Здесь даже вечер не приносит прохлады, и душный, пыльный город изнывает от зноя. Возле блок-поста у здания донецкого СБУ сгрудились несколько десятков человек. Одни жмутся к мешкам с песком, другие рассредоточились группками по выжженной солнце траве. Люди стоят молча, глядя в землю. И в застывшем воздухе морок отчаянья. Они ждут, пока вынесут Список. Каждый вечер с 6 до 7.
«Это здесь читают список задержанных?» — три женщины, пристроившиеся на лавочке в нескольких метрах от вооруженной охраны, смотрят настороженно. «У Вас тоже кого-то забрали?» — шепчет одна, не поднимая глаз. Заслышав про международную организацию, документацию пыток и заложничества, две других встают и отходят подальше, сливаясь с толпой. Но моя шептунья не двигается с места. Она смотрит в одну точку и сыпет ровной скороговоркой: «Да, уже 6.30, значит, совсем скоро. До семи обязательно должен выйти их человек со списком и объявить, кто у них есть, а кого нет. Правда, иногда у них человек есть, а они говорят, что нет. Но в принципе если человек у них, то его имя в списке. Моего мужа забрали вчера, и вот я сюда пришла… Если его имени в их списке нет, буду искать дальше. Людей не только здесь держат. У ДНР много тюрем – и в городе, и за городом».
Женщина — Анна? ну, пусть будет Анна — вздыхает. Ей, наверное, ближе к пятидесяти, но лицо до странности молодое, как бывает у вдов на похоронах, когда морщины разглаживаются слезами. Она больше не плачет, просто говорит.
— Накануне вернулась домой поздно, в квартире все вверх дном, и мужа нет. А соседи сказали, что приходили из ДНР с обыском, долго что-то искали, мужа увели, компьютер его забрали, еще вещи какие-то. Сказали, «арестован»… А кто знает, за что? Нет, он, правда, в Интернете, ну как эта сеть называется, а, точно — VKontakte, пару раз критиковал их ДНР… Но ведь это только слова, он делать ничего не делал, ни на какое митинги не ходил. Хотя пусть бы уж лучше из-за Интернета. Он ведь еще на работу на велосипеде ездил. А в ДНР считают, на велосипедах «корректировщики» ездят, и не дай Бог… Я ему сколько раз говорила, а он не слушал. И еще усы у него такие густые, и они могут подумать – бандеровец. Ведь мог донести кто-нибудь, У нас не все соседи доброжелательные…
Наконец появляется ДНРовец в мятом камуфляже, в руке несколько листов бумаги, И люди буквально размазывают себя по загородке. Он разглаживает листочки, читает медленно, с расстановкой, путаясь в слогах. 55 фамилий.

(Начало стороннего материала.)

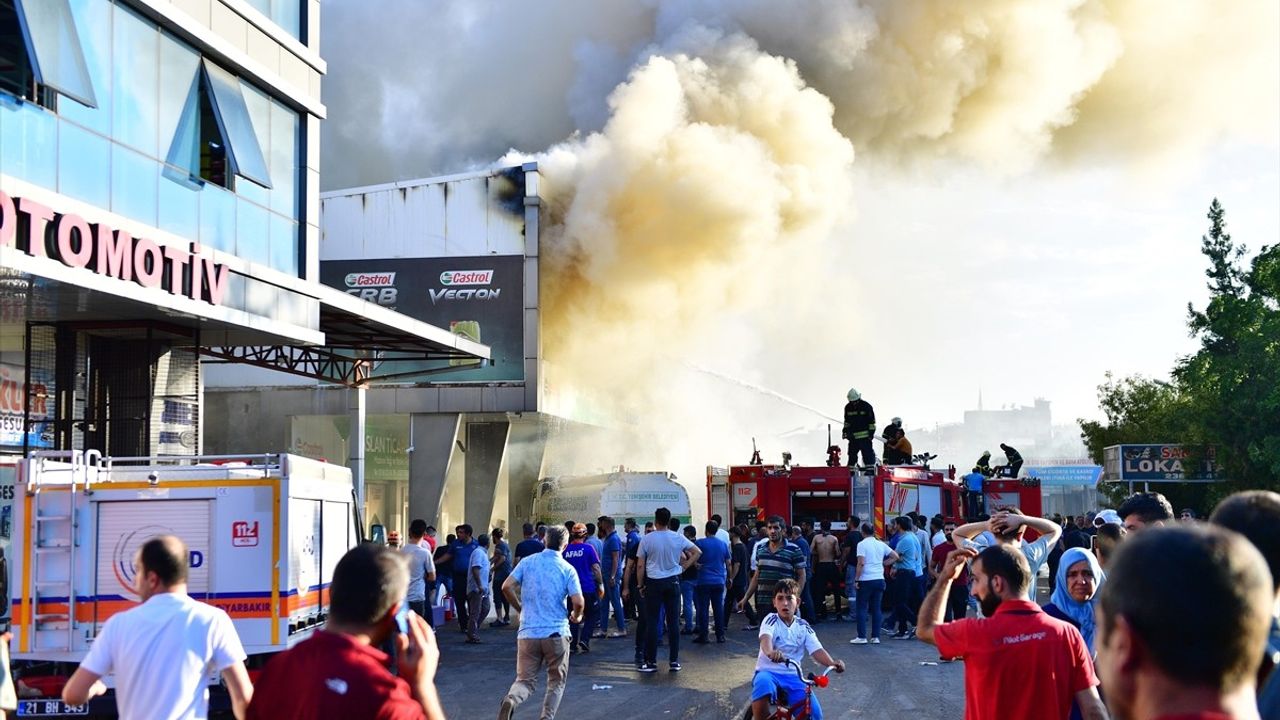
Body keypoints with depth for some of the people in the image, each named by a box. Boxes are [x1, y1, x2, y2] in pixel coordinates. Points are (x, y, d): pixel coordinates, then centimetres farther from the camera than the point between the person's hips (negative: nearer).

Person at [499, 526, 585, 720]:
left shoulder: (528, 562, 4)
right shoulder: (568, 569, -2)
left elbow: (506, 587, -3)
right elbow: (578, 602, -10)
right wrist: (576, 616, 12)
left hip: (528, 632, 2)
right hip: (556, 632, -2)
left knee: (524, 680, 7)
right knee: (556, 682, 14)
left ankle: (511, 700, -24)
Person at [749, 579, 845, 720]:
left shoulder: (803, 627, 7)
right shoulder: (771, 620, -4)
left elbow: (817, 650, -5)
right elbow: (765, 638, -26)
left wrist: (832, 663, -27)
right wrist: (770, 652, -51)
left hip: (792, 676, 3)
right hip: (768, 671, -3)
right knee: (763, 684, -40)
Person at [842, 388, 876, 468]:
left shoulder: (866, 406, -6)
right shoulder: (848, 407, 8)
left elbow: (871, 421, -4)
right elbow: (847, 420, 21)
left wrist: (871, 432, -9)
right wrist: (845, 431, 14)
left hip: (864, 435, -5)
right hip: (853, 436, 5)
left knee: (867, 452, -8)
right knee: (852, 454, 7)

«Ну, все. Больше нет», — выдыхает с облегчением. И рябящийся от жары воздух вдруг взрывается женским криком: «Как все? А мой сын? Я знаю, что он здесь! Знаю! Зачем вы его забрали? Ему 18 лет! Что он вам сделал?»
Родственникам тех, кто « в списке», предлагают остаться. Остальным разойтись. Анна остается. Кому-то говорят — задержан, будем разбираться. Кому-то объясняют — дело серьезное, политическое. У кого-то сын-брат-муж был пойман пьяным, или поддатым, или просто нарушил комендантский час — попался на улице после 11 вечера. С этими все понятно. Будут окопы копать, на блокпостах мешки с песком грузить, картошку чистить.
Анна отходит от загородки. Ей ничего толком не сказали. Только одно — муж задержан. Она надеется передать ему завтра еды и одежду. То есть формально это запрещено, но есть хорошие ребята среди охранников, может, возьмут, у пары человек сегодня взяли… Она кивает на прощание. Небо вздрагивает артиллерией. Вроде не очень близко. И миномет — не «Град».
Лицо Анны до странности похоже на лица тех двух медсестричек из роддома, которые накануне рассказывали, как сидели под обстрелом, а в бомбоубежище не могли спуститься, потому что трое недоношенных младенчиков на капельницах, на кислороде, а обстрел все не кончался…
Одна девушка, у которой ополченцы забрали родителей в августе и продержали 10 дней, потом сказала, что люди в Донецке для нее делятся на две категории: те, у кого похитили (или похитят) родных, и те, кто гибнут под обстрелом.
Август закончился, но войне не видно конца.